Quoted passage:
The 13th Amendment did not expressly make citizens of all African-Americans born in the United States. An opponent of black citizenship could argue, as Taney did in Dred Scott, that free blacks were not considered citizens under the original Constitution and that Congress could only confer citizenship on persons born abroad. Republicans argued that the 13th Amendment transformed the position of African-Americans and made it appropriate for Congress to state that change, as it did in the first section of the Civil Rights Act of 1865. The amendment destroyed the rationale for denial of citizenship.

Taney's controversial views rested on three premises: First, that negroes could be reduced to slavery. The 13th Amendment rendered the first premise irrelevant--no one could be reduced to slavery any more.

Supplied entries:

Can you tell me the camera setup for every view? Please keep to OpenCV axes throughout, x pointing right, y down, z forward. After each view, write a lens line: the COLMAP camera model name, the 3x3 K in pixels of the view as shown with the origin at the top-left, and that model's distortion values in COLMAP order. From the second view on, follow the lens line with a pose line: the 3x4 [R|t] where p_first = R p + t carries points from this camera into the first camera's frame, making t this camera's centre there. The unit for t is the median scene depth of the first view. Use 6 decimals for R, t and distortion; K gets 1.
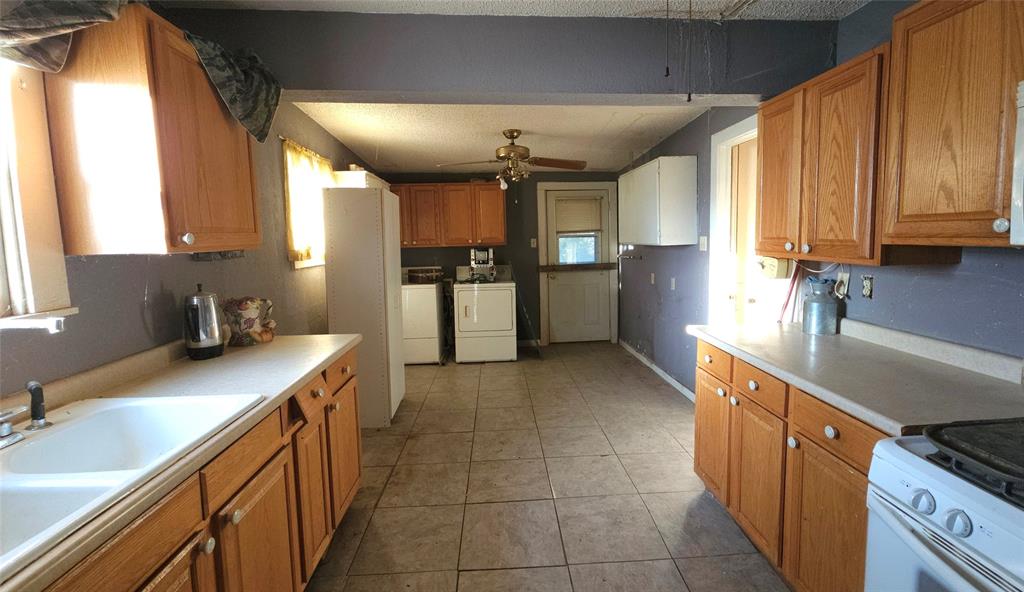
lens RADIAL K [[525.9, 0, 519.1], [0, 525.9, 285.7], [0, 0, 1]] dist [-0.002931, -0.001520]
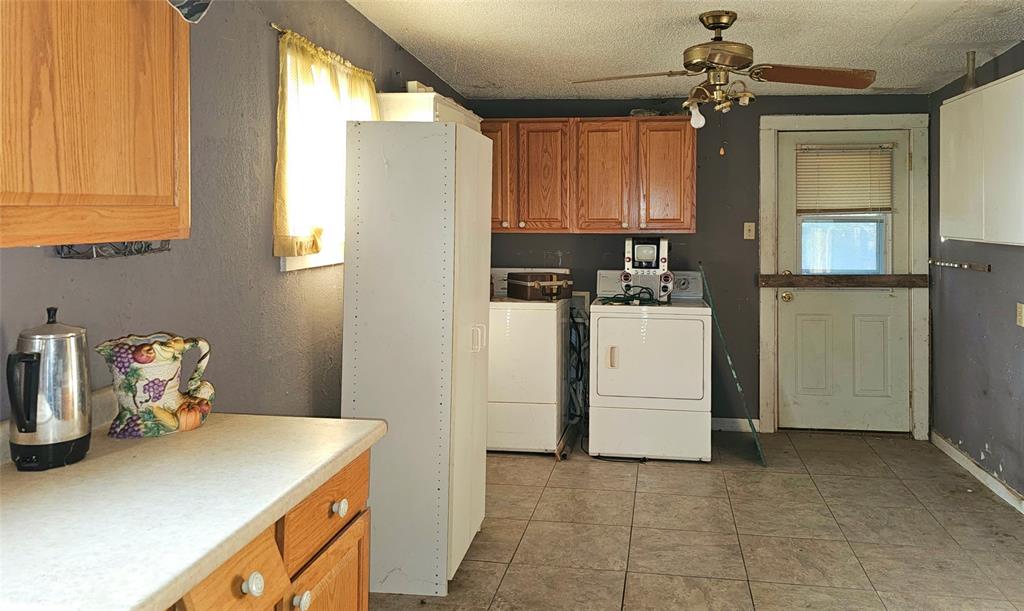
lens RADIAL K [[752.8, 0, 477.7], [0, 752.8, 215.7], [0, 0, 1]] dist [0.032830, -0.005200]
pose [[0.958685, 0.026428, -0.283238, -0.028274], [-0.049794, 0.995893, -0.075617, -0.039956], [0.280076, 0.086597, 0.956064, 0.321313]]
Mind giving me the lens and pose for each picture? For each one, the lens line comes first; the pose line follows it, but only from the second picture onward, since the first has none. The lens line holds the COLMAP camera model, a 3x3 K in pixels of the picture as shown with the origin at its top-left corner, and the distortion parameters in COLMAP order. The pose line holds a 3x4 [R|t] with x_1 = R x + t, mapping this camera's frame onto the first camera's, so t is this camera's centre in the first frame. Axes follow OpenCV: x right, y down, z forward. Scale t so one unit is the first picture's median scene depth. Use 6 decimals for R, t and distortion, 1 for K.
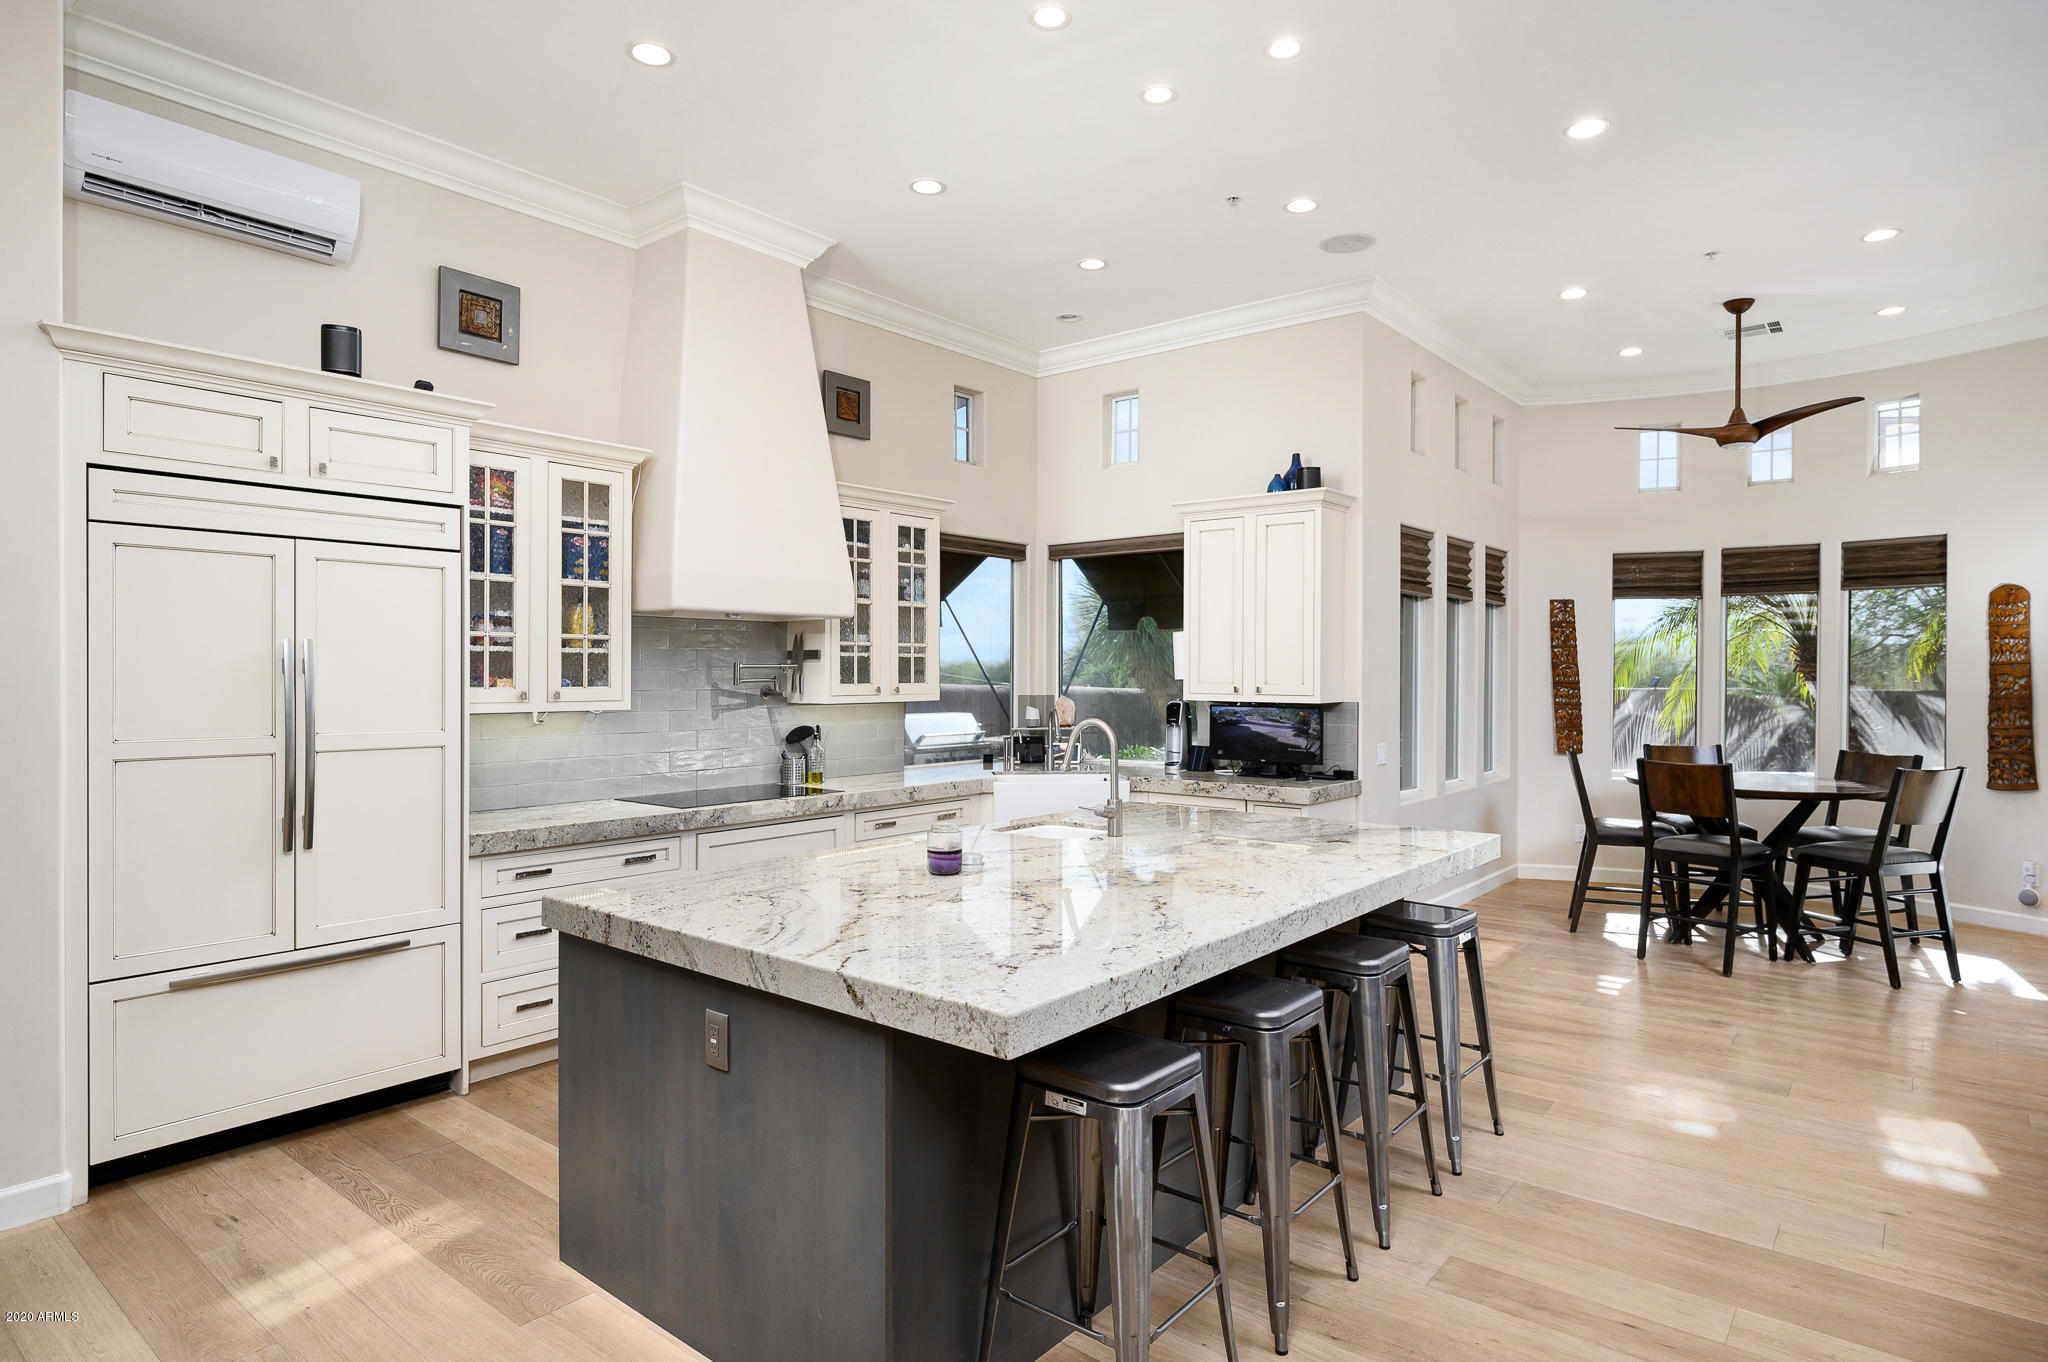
lens RADIAL K [[1126.3, 0, 1016.0], [0, 1126.3, 682.2], [0, 0, 1]] dist [0.001643, -0.000396]
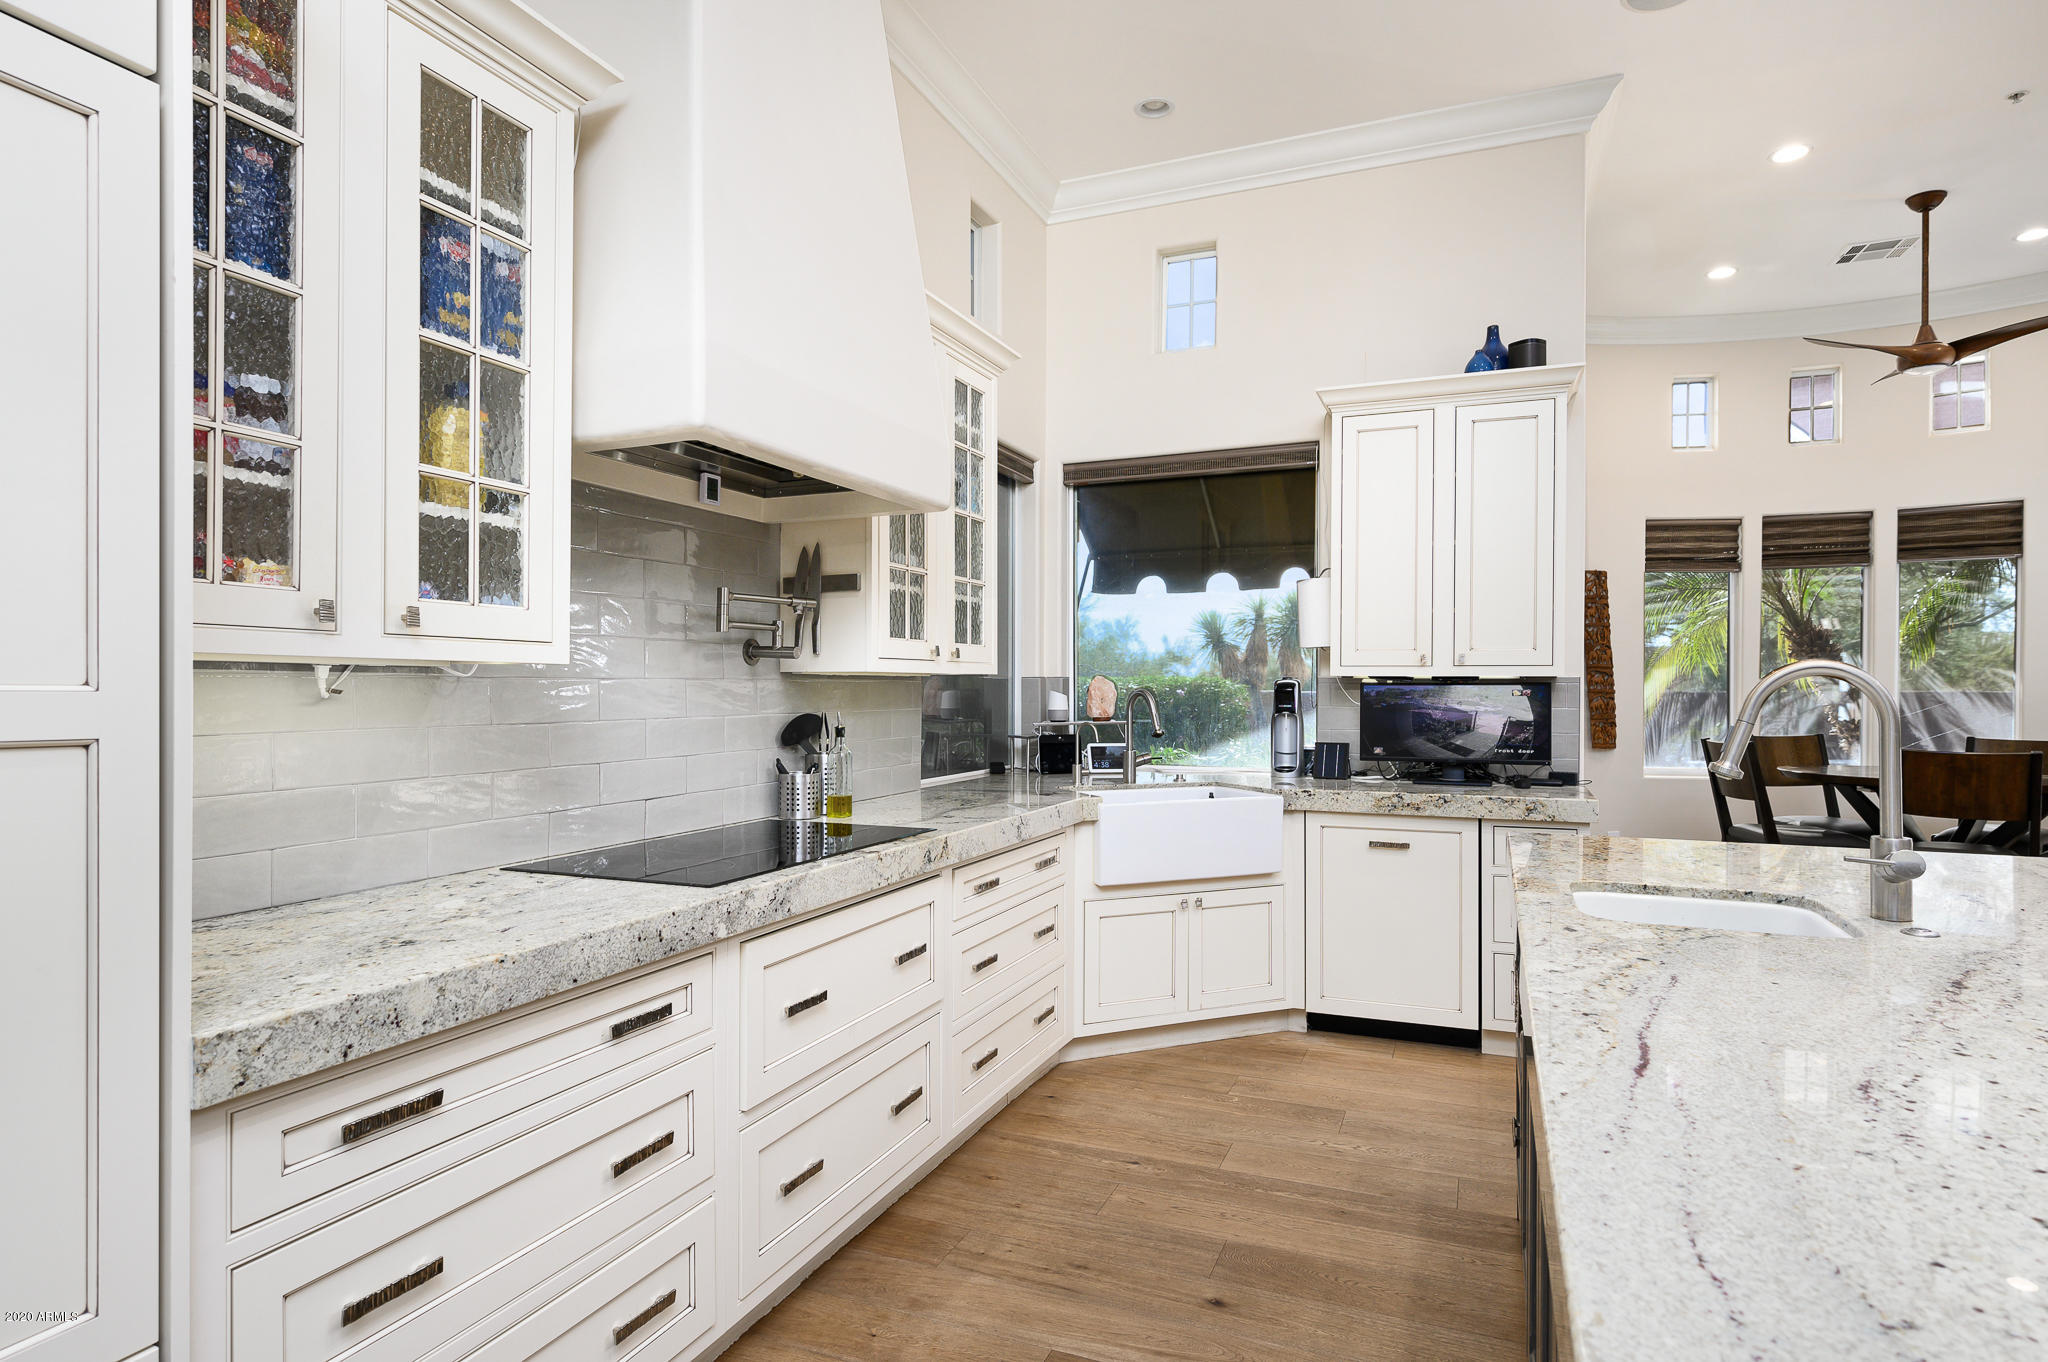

Problem:
Can you print, word for word, everything from "The 13th Amendment did" down to "slavery any more." in the passage on the 13th Amendment?

Written response:
The 13th Amendment did not expressly make citizens of all African-Americans born in the United States. An opponent of black citizenship could argue, as Taney did in Dred Scott, that free blacks were not considered citizens under the original Constitution and that Congress could only confer citizenship on persons born abroad. Republicans argued that the 13th Amendment transformed the position of African-Americans and made it appropriate for Congress to state that change, as it did in the first section of the Civil Rights Act of 1865. The amendment destroyed the rationale for denial of citizenship.

Taney's controversial views rested on three premises: First, that negroes could be reduced to slavery. The 13th Amendment rendered the first premise irrelevant--no one could be reduced to slavery any more.